EXERCISE INSTRUCTIONS:
• 1. In the self-directed IRA text, reproduce the passage between "Q: Is there" and "for the tax.", inclusive, swapping "custodian" for "trustee".
• 2. Answer these from the self-directed IRA text:
(a) What can you not do personally with a property bought for investment through a Self Directed IRA?
(b) How soon can a Self Directed IRA be set up if you are currently in cash?
(c) In what form are distributions returned to the Self Directed IRA?

TEXT BLOCK below:

Q: What are the benefits of opening a self-directed IRA?
A: Freedom & Choice to invest in the things you want to invest in, ie: large scale real estate.
Q: Why invest in real estate using a self-directed IRA?
A: Opportunity for larger return in a real estate investment that regularly produce higher rates of return.
Q: Can I use a Self Directed IRA to purchase a property I buy for investment?
A: Yes, subject to many rules; ie you cannot personally manage the property.
Q: Can I use a Self Directed IRA to invest in a Syndication?
A: Yes, the most common use of Self Directed IRA funds is investment in syndicated real estate deals. A syndication is a group of investors pooling their funds for investment. The investment is typically larger than one the investor could accomplish on their own. These real estate investments are professionally managed and require that you do nothing.
Q: Is there any tax or penalty to move my current Retirement Funds to a Self Directed IRA?
A: A Self Directed IRA retains the same tax implications as your traditional IRA. You are only changing the custodian from your current provider to another that will allow you to direct the investment.
If you elect to convert your traditional IRA to a Roth IRA, you will be responsible for the tax.
Q: Can I take the distributions?
A: Any distributions from the Self Directed IRA are subject to tax and penalties for early withdraw. A Roth IRA is not subject to tax when funds are withdrawn.
Q: How long does it take to set up a Self Directed IRA?
A: It can take as few as 3 or 4 days if you are currently in cash or it can take a couple of months to liquidate your current positions. Consult with your current custodian and tax professional for your specific timeline.
Q: What documents are required to open a Self Directed IRA?
A: Standard documents; driver license, photo id and social security card, etc.
Q: What documents are required to fund a deal?
A: Standard documents include:
Every deal is different. Check with your syndicator or investment for specifics.
Q: What happens to the investment returns & distributions?
A: Distributions are returned to the Self Directed IRA as cash.
Q: Can distributions be invested in the next deal?
A: Accumulated cash distributions can be invested in another investment.
Summary: Look into a self directed IRA and learn what the possibilities are and remember, learning is earning.

End of TEXT BLOCK.
INFORMATION SHOWN below:

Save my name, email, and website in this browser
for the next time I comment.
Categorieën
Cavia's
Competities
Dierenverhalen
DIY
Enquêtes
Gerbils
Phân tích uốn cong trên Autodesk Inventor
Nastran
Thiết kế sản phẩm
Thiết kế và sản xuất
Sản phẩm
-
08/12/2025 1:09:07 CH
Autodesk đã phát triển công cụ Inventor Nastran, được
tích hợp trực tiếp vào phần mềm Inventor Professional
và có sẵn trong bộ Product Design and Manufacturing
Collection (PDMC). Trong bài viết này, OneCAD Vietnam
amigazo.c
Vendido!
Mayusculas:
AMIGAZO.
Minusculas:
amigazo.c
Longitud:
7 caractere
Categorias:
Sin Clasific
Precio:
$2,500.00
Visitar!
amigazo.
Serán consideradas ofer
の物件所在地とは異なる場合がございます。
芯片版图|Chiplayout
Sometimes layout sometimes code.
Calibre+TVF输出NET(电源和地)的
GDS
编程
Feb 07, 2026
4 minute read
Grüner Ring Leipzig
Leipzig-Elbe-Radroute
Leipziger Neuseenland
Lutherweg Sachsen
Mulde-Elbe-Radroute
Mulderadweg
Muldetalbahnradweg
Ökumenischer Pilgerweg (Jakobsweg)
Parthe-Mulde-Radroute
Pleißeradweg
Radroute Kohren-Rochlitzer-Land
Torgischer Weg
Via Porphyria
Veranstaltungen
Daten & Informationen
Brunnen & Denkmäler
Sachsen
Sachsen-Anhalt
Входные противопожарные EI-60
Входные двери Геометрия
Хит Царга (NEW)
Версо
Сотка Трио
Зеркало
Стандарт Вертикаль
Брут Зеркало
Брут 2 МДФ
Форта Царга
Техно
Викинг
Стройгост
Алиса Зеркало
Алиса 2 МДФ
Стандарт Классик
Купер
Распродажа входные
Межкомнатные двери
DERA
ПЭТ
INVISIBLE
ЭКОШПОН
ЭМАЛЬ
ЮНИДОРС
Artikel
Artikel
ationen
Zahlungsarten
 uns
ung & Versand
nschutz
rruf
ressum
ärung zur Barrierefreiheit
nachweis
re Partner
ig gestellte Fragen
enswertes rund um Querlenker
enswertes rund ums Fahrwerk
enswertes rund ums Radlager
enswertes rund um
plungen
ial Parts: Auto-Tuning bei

End of INFORMATION SHOWN.
INFORMATION SHOWN below:

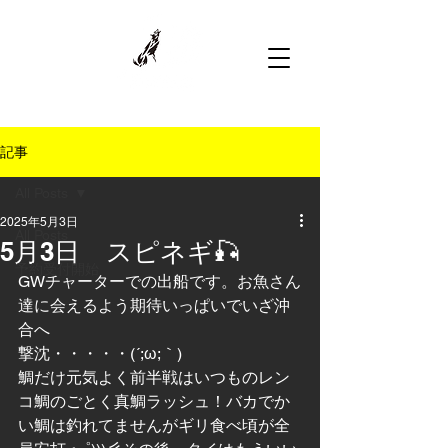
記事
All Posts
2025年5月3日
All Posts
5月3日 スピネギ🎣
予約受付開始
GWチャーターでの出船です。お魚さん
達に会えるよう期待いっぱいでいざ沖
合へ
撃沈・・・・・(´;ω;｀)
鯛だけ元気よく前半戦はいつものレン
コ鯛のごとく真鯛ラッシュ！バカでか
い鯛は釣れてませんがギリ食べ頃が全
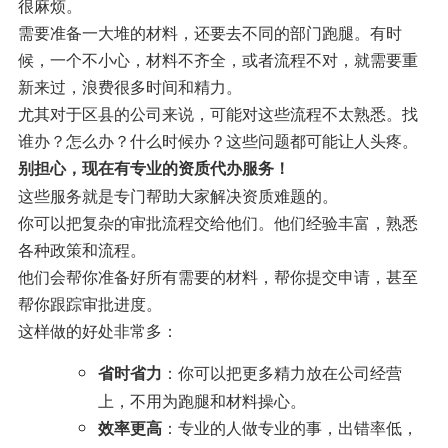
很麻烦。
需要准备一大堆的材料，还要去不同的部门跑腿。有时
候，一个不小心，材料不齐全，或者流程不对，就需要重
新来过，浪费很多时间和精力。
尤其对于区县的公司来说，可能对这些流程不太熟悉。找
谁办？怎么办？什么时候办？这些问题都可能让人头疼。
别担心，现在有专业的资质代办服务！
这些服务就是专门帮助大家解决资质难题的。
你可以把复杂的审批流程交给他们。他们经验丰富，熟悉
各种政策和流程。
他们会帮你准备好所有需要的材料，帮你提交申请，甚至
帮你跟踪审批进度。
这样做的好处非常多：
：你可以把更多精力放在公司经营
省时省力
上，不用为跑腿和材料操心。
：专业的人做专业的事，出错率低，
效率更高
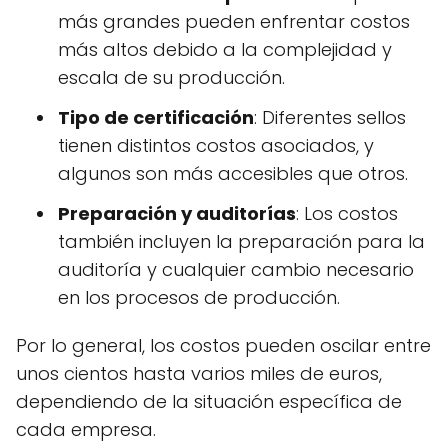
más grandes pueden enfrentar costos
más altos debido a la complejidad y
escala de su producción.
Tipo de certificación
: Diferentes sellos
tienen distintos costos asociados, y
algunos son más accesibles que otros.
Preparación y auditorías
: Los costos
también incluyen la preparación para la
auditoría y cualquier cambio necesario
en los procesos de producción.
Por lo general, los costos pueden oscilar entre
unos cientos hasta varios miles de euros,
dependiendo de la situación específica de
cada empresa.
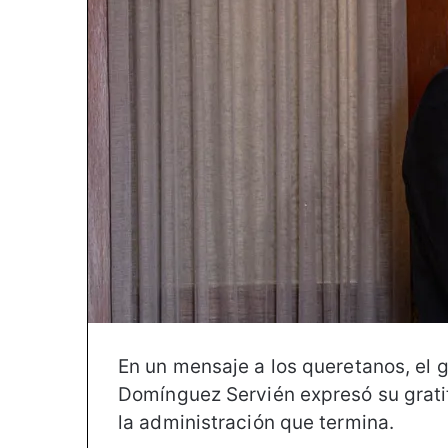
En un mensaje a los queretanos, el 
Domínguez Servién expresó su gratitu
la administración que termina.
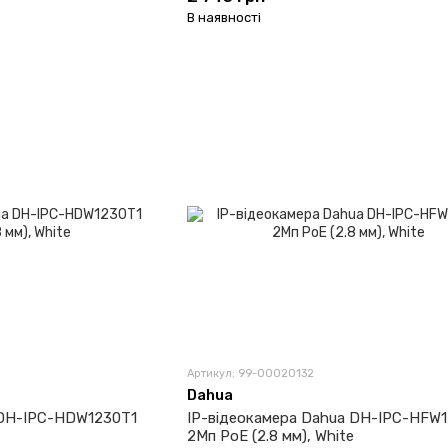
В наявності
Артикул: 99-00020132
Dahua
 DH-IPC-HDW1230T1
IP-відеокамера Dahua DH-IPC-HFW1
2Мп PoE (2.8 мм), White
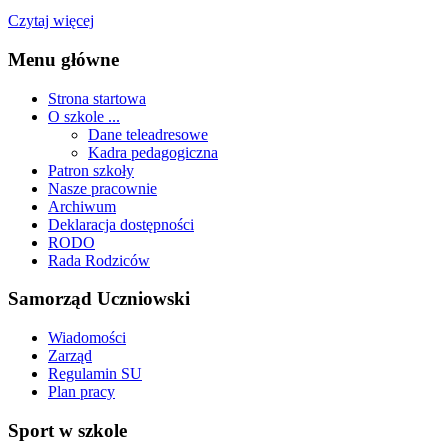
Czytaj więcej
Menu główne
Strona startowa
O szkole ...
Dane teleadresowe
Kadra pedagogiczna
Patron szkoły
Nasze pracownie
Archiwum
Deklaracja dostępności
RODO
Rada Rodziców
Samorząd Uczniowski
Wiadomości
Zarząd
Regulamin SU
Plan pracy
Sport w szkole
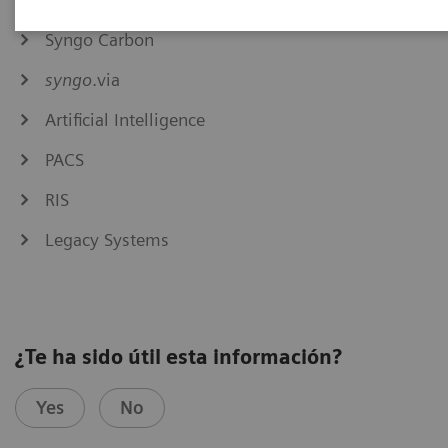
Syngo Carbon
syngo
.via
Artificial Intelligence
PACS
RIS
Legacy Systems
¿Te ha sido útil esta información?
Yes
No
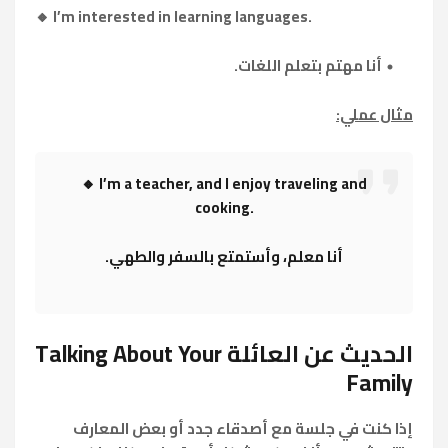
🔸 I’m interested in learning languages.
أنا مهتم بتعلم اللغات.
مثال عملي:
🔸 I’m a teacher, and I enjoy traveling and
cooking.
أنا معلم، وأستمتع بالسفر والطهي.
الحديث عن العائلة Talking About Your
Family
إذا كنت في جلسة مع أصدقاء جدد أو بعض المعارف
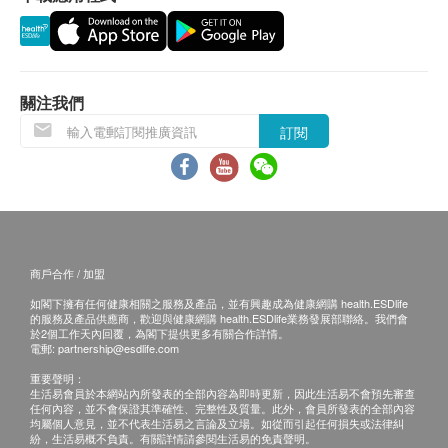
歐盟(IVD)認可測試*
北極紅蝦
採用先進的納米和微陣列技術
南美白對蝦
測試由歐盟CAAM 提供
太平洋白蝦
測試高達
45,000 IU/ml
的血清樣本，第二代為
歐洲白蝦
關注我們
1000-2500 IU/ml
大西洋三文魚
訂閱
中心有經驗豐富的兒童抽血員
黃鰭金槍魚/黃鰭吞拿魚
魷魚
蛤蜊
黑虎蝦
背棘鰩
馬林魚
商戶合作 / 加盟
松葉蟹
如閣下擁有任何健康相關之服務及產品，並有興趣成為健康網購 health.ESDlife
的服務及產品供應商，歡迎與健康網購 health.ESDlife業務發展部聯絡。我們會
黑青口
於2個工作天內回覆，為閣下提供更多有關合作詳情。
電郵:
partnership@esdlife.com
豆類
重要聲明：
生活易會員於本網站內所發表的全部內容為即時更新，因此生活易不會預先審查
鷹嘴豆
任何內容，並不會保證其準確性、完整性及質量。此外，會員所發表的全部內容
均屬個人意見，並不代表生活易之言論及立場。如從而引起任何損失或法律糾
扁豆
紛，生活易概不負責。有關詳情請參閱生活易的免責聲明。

End of INFORMATION SHOWN.

ANSWERS IN ORDER:
• 1.
Q: Is there any tax or penalty to move my current Retirement Funds to a Self Directed IRA?
A: A Self Directed IRA retains the same tax implications as your traditional IRA. You are only changing the trustee from your current provider to another that will allow you to direct the investment.
If you elect to convert your traditional IRA to a Roth IRA, you will be responsible for the tax.

• 2.
(a) You cannot personally manage the property.
(b) It can take as few as 3 or 4 days.
(c) They are returned as cash.